A reclamação, na maioria das prefeituras, é que não há como honrar boa parte dos compromissos se as despesas aumentam gradativamente por conta de ações cujas atribuições são de responsabilidade do governo federal, como é o caso da saúde pública.
Segundo Neto, as prefeituras são obrigadas por lei a investir 15% no setor, mas muitas delas estão aplicando entre 25% a 30% do total, o que compromete a receita.

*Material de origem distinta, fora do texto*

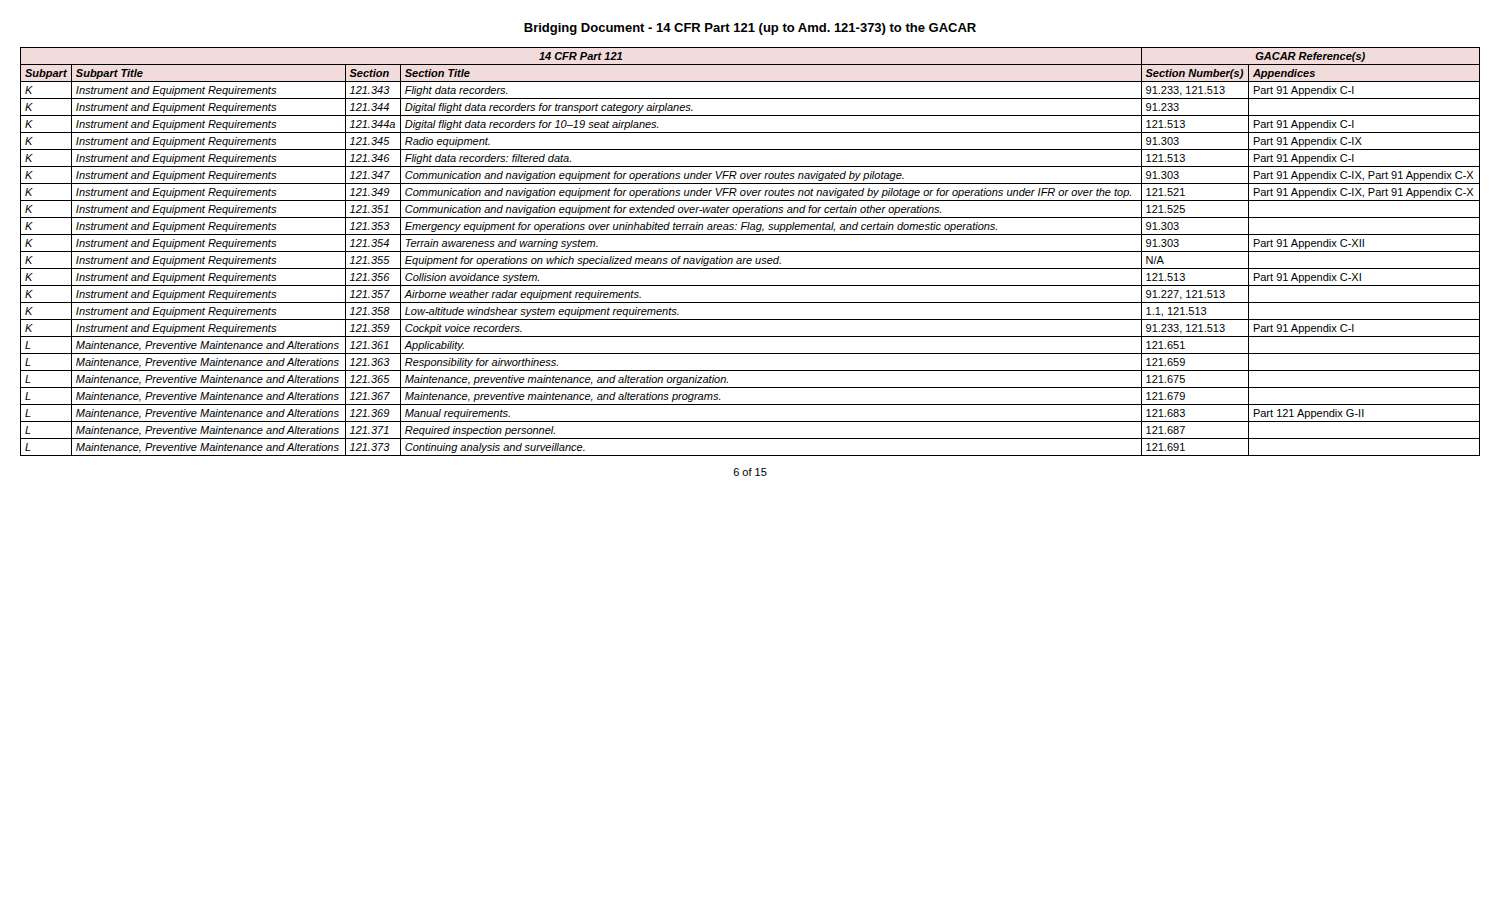Bridging Document - 14 CFR Part 121 (up to Amd. 121-373) to the GACAR
| 14 CFR Part 121 | GACAR Reference(s) |
| --- | --- |
| Subpart | Subpart Title | Section | Section Title | Section Number(s) | Appendices |
| K | Instrument and Equipment Requirements | 121.343 | Flight data recorders. | 91.233, 121.513 | Part 91 Appendix C-I |
| K | Instrument and Equipment Requirements | 121.344 | Digital flight data recorders for transport category airplanes. | 91.233 | |
| K | Instrument and Equipment Requirements | 121.344a | Digital flight data recorders for 10–19 seat airplanes. | 121.513 | Part 91 Appendix C-I |
| K | Instrument and Equipment Requirements | 121.345 | Radio equipment. | 91.303 | Part 91 Appendix C-IX |
| K | Instrument and Equipment Requirements | 121.346 | Flight data recorders: filtered data. | 121.513 | Part 91 Appendix C-I |
| K | Instrument and Equipment Requirements | 121.347 | Communication and navigation equipment for operations under VFR over routes navigated by pilotage. | 91.303 | Part 91 Appendix C-IX, Part 91 Appendix C-X |
| K | Instrument and Equipment Requirements | 121.349 | Communication and navigation equipment for operations under VFR over routes not navigated by pilotage or for operations under IFR or over the top. | 121.521 | Part 91 Appendix C-IX, Part 91 Appendix C-X |
| K | Instrument and Equipment Requirements | 121.351 | Communication and navigation equipment for extended over-water operations and for certain other operations. | 121.525 | |
| K | Instrument and Equipment Requirements | 121.353 | Emergency equipment for operations over uninhabited terrain areas: Flag, supplemental, and certain domestic operations. | 91.303 | |
| K | Instrument and Equipment Requirements | 121.354 | Terrain awareness and warning system. | 91.303 | Part 91 Appendix C-XII |
| K | Instrument and Equipment Requirements | 121.355 | Equipment for operations on which specialized means of navigation are used. | N/A | |
| K | Instrument and Equipment Requirements | 121.356 | Collision avoidance system. | 121.513 | Part 91 Appendix C-XI |
| K | Instrument and Equipment Requirements | 121.357 | Airborne weather radar equipment requirements. | 91.227, 121.513 | |
| K | Instrument and Equipment Requirements | 121.358 | Low-altitude windshear system equipment requirements. | 1.1, 121.513 | |
| K | Instrument and Equipment Requirements | 121.359 | Cockpit voice recorders. | 91.233, 121.513 | Part 91 Appendix C-I |
| L | Maintenance, Preventive Maintenance and Alterations | 121.361 | Applicability. | 121.651 | |
| L | Maintenance, Preventive Maintenance and Alterations | 121.363 | Responsibility for airworthiness. | 121.659 | |
| L | Maintenance, Preventive Maintenance and Alterations | 121.365 | Maintenance, preventive maintenance, and alteration organization. | 121.675 | |
| L | Maintenance, Preventive Maintenance and Alterations | 121.367 | Maintenance, preventive maintenance, and alterations programs. | 121.679 | |
| L | Maintenance, Preventive Maintenance and Alterations | 121.369 | Manual requirements. | 121.683 | Part 121 Appendix G-II |
| L | Maintenance, Preventive Maintenance and Alterations | 121.371 | Required inspection personnel. | 121.687 | |
| L | Maintenance, Preventive Maintenance and Alterations | 121.373 | Continuing analysis and surveillance. | 121.691 | |
6 of 15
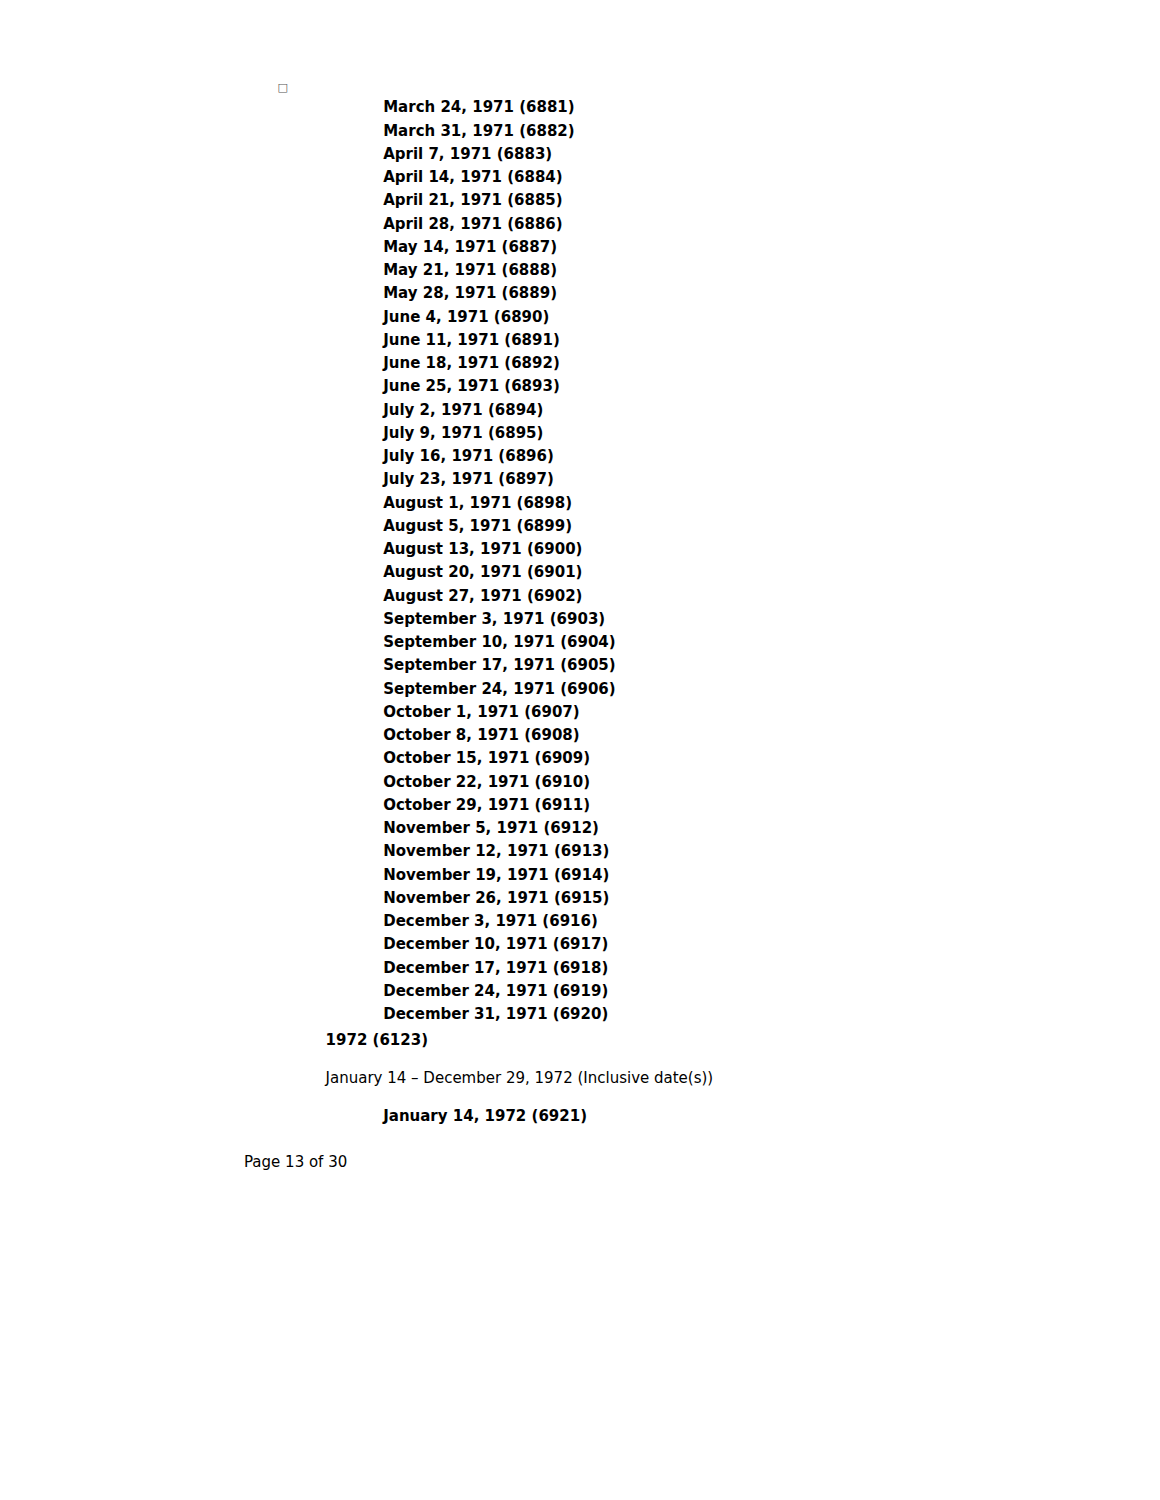□
March 24, 1971 (6881)
March 31, 1971 (6882)
April 7, 1971 (6883)
April 14, 1971 (6884)
April 21, 1971 (6885)
April 28, 1971 (6886)
May 14, 1971 (6887)
May 21, 1971 (6888)
May 28, 1971 (6889)
June 4, 1971 (6890)
June 11, 1971 (6891)
June 18, 1971 (6892)
June 25, 1971 (6893)
July 2, 1971 (6894)
July 9, 1971 (6895)
July 16, 1971 (6896)
July 23, 1971 (6897)
August 1, 1971 (6898)
August 5, 1971 (6899)
August 13, 1971 (6900)
August 20, 1971 (6901)
August 27, 1971 (6902)
September 3, 1971 (6903)
September 10, 1971 (6904)
September 17, 1971 (6905)
September 24, 1971 (6906)
October 1, 1971 (6907)
October 8, 1971 (6908)
October 15, 1971 (6909)
October 22, 1971 (6910)
October 29, 1971 (6911)
November 5, 1971 (6912)
November 12, 1971 (6913)
November 19, 1971 (6914)
November 26, 1971 (6915)
December 3, 1971 (6916)
December 10, 1971 (6917)
December 17, 1971 (6918)
December 24, 1971 (6919)
December 31, 1971 (6920)
1972 (6123)
January 14 – December 29, 1972 (Inclusive date(s))
January 14, 1972 (6921)
Page 13 of 30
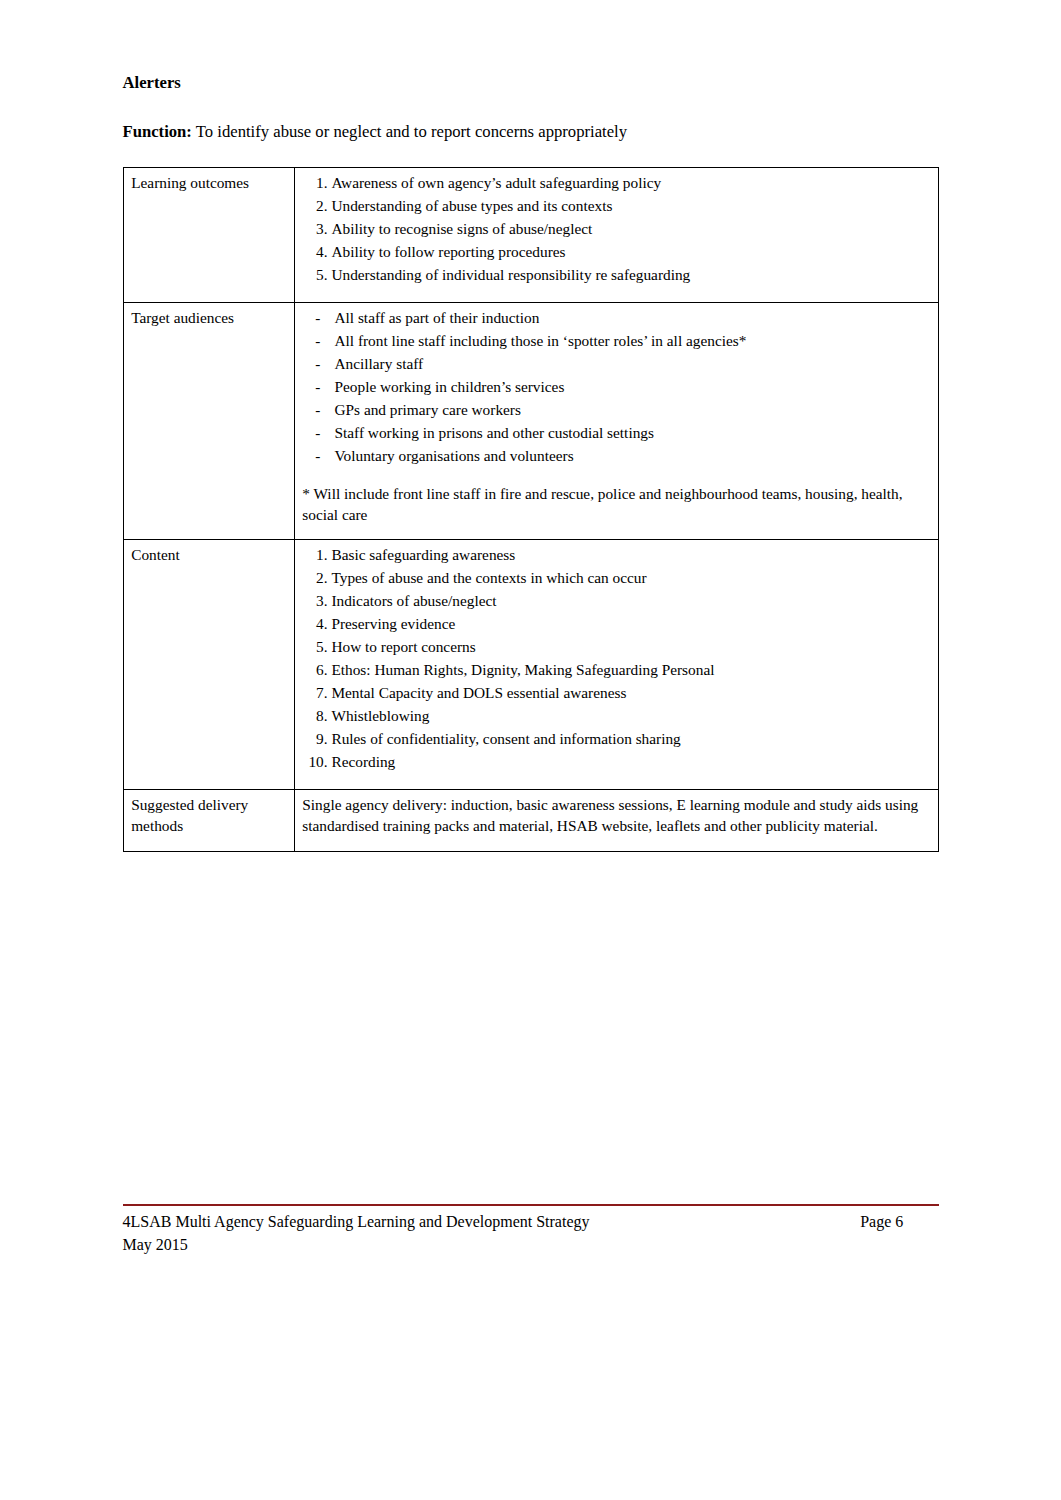Alerters
Function: To identify abuse or neglect and to report concerns appropriately
| Learning outcomes | Awareness of own agency’s adult safeguarding policy Understanding of abuse types and its contexts Ability to recognise signs of abuse/neglect Ability to follow reporting procedures Understanding of individual responsibility re safeguarding |
| Target audiences | All staff as part of their induction All front line staff including those in ‘spotter roles’ in all agencies* Ancillary staff People working in children’s services GPs and primary care workers Staff working in prisons and other custodial settings Voluntary organisations and volunteers * Will include front line staff in fire and rescue, police and neighbourhood teams, housing, health, social care |
| Content | Basic safeguarding awareness Types of abuse and the contexts in which can occur Indicators of abuse/neglect Preserving evidence How to report concerns Ethos: Human Rights, Dignity, Making Safeguarding Personal Mental Capacity and DOLS essential awareness Whistleblowing Rules of confidentiality, consent and information sharing Recording |
| Suggested delivery methods | Single agency delivery: induction, basic awareness sessions, E learning module and study aids using standardised training packs and material, HSAB website, leaflets and other publicity material. |
4LSAB Multi Agency Safeguarding Learning and Development Strategy Page 6
May 2015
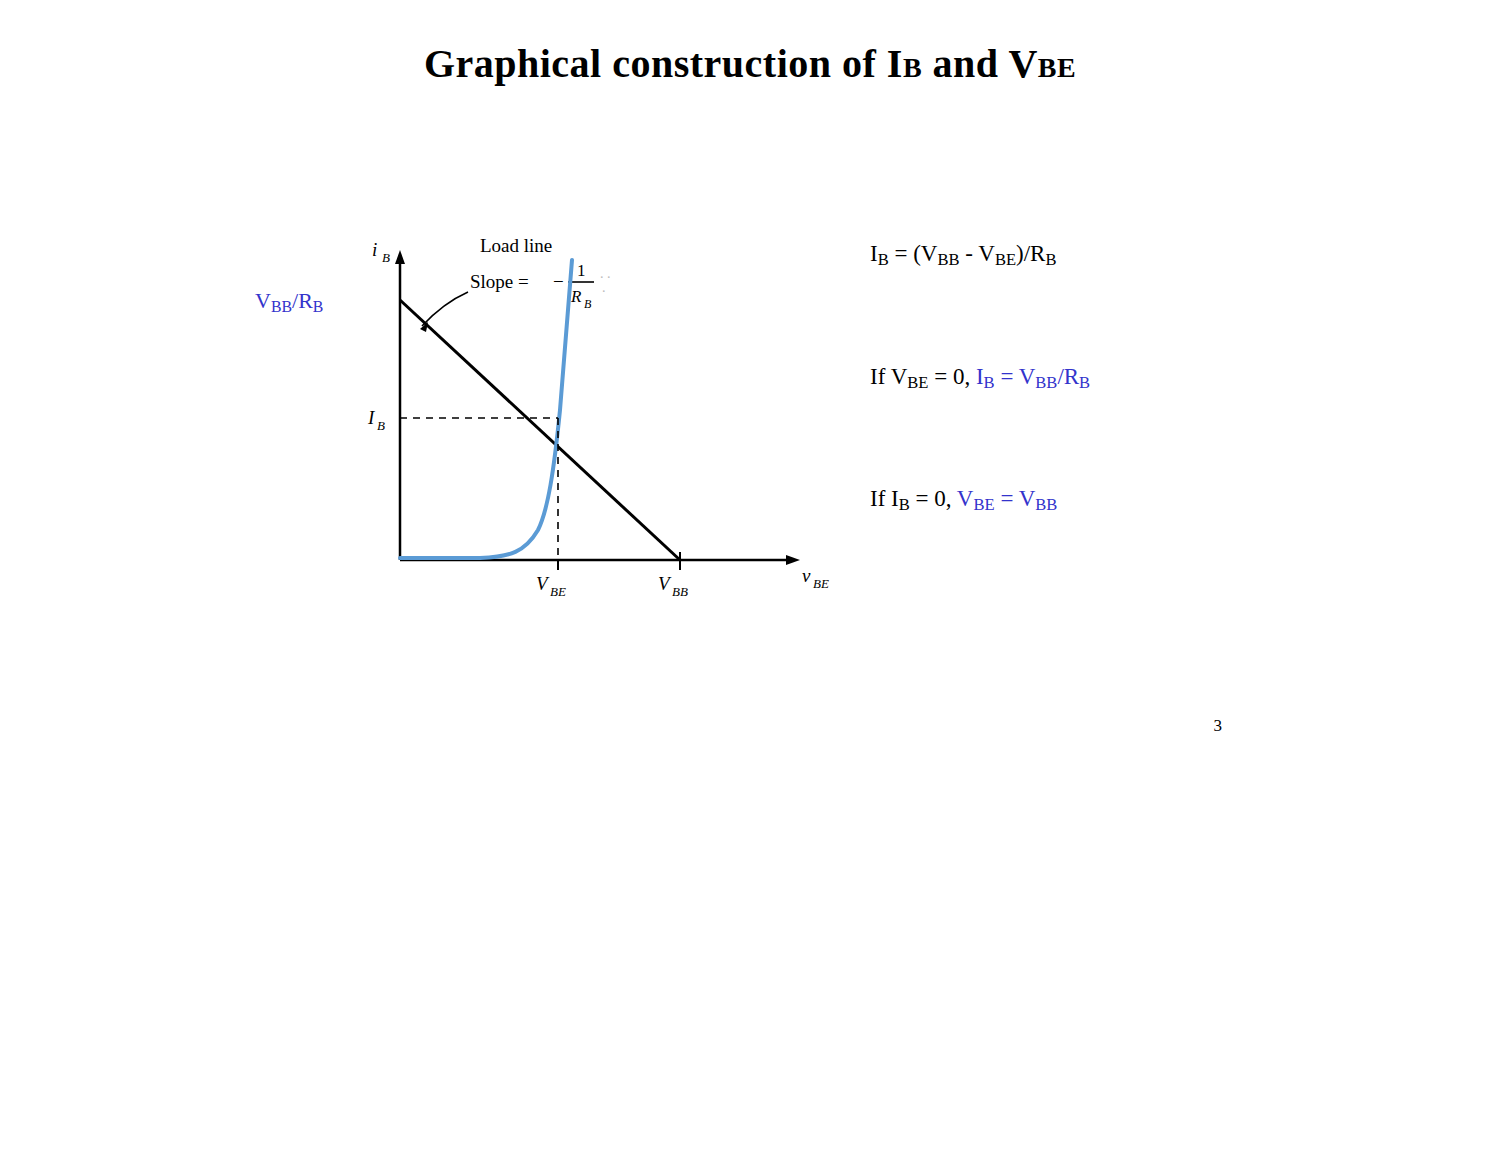Graphical construction of IB and VBE
i B v BE Load line Slope = − 1 R B I B V BE V BB . . .
VBB/RB
IB = (VBB - VBE)/RB
If VBE = 0, IB = VBB/RB
If IB = 0, VBE = VBB
3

A queda vertiginosa nas transferências constitucionais, como as cotas do FPM (Fundo de Participação dos Municípios) e no ICMS (Imposto sobre Circulação de Serviços) é o motivo principal da crise. Embora demonstrativo de repasse do FPM entre 2013 e 2014 aponte um crescimento de 6%, o presidente da Assomasul atesta que as despesas sempre superam as receitas.
Em 2013, as 79 prefeituras dividiram R$ 895.751.458,76, enquanto no ano passado o repasse totalizou R$ 953.234.926,44. Em janeiro deste ano, o FPM rendeu R$ R$ 96,558 milhões.
“As perspectivas não são boas porque a economia nacional está em retração, como o próprio governo federal admite”, reforça Neto, observando que as prefeituras terão de cumprir logo no começo do ano outros compromissos, como o piso salarial dos professores, reajustado em 13%, e rever os vencimentos dos servidores municipais em razão do aumento do salário mínimo.